Fig. 2. MIF coordinates with the nuclease-deficient Pol δ D402A mutant to facilitate DNA elongation.

a Scheme of four types of 5’ biotin-labeled short DNA primers complementary to the template DNA without or with 1–3 nt mismatched nucleotides at the 3’ end for in vitro DNA elongation assay. b In vitro DNA elongation assay mediated by Pol δ or 3’ nuclease-deficient Pol δ D402A mutant (Pol δ-M) (5 ng/μl) in the presence or absence of MIF (2 μM) using a 99-bp DNA template (0.4 μM) and short primers (0.4 μM) listed in a. DNA was visualized by EtBr staining and Biotin immunoblot. E represents the elongation product. T indicates the complex of the 99-bp DNA template and biotin-labeled primer. c Quantification of in vitro DNA elongation assay in b (mean ± SEM, n = 3 biologically independent experiments). ^####P < 0.0001, ^###P < 0.001, ^#P < 0.05 Pol δ-M vs Pol δ; ****P < 0.0001, **P < 0.01, *P < 0.05 Pol δ-M + MIF vs Pol δ-M; by two-way ANOVA Tukey’s multiple comparisons. d Effects of WT and E22A MIF (2 μM) on Pol δ-M-mediated DNA elongation using a 99-bp DNA template and #1 or #3 primer (0.4 μM).

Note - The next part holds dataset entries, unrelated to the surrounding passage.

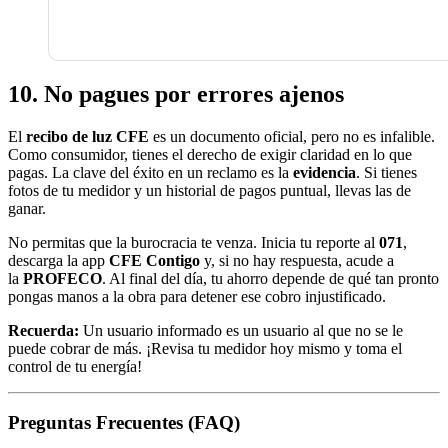
10. No pagues por errores ajenos
El
recibo de luz CFE
es un documento oficial, pero no es infalible.
Como consumidor, tienes el derecho de exigir claridad en lo que
pagas. La clave del éxito en un reclamo es la
evidencia
. Si tienes
fotos de tu medidor y un historial de pagos puntual, llevas las de
ganar.
No permitas que la burocracia te venza. Inicia tu reporte al
071
,
descarga la app
CFE Contigo
y, si no hay respuesta, acude a
la
PROFECO
. Al final del día, tu ahorro depende de qué tan pronto
pongas manos a la obra para detener ese cobro injustificado.
Recuerda:
Un usuario informado es un usuario al que no se le
puede cobrar de más. ¡Revisa tu medidor hoy mismo y toma el
control de tu energía!
Preguntas Frecuentes (FAQ)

DNA was visualized by EtBr staining or biotin immunoblot. e Schematic diagram of DNA gap-filling synthesis by Pol δ or Pol δ D402A/L606M mutant (Pol δ-DM) (5 ng/μl) in the presence or absence of GST or MIF proteins (2 μM) and mutagenesis screening. f–h Mutation frequency and mutation sequence analysis of gap-filling assay mediated by Pol δ or Pol δ-DM in the presence of GST, WT MIF, or E22A MIF proteins. Mutation rate was quantified in g and presented as mean ± SEM. n = 3 biological replicates for Polδ + MIF, Polδ-WT and Polδ-DM + GST groups; n = 4 biological replicates for Polδ-DM, Polδ-DM + MIF, and Polδ-DM + E22A groups. ****P < 0.0001, ***P < 0.001 vs Polδ-WT, by one-way ANOVA Dunnett’s multiple comparisons test. Source data are provided as Source Data file.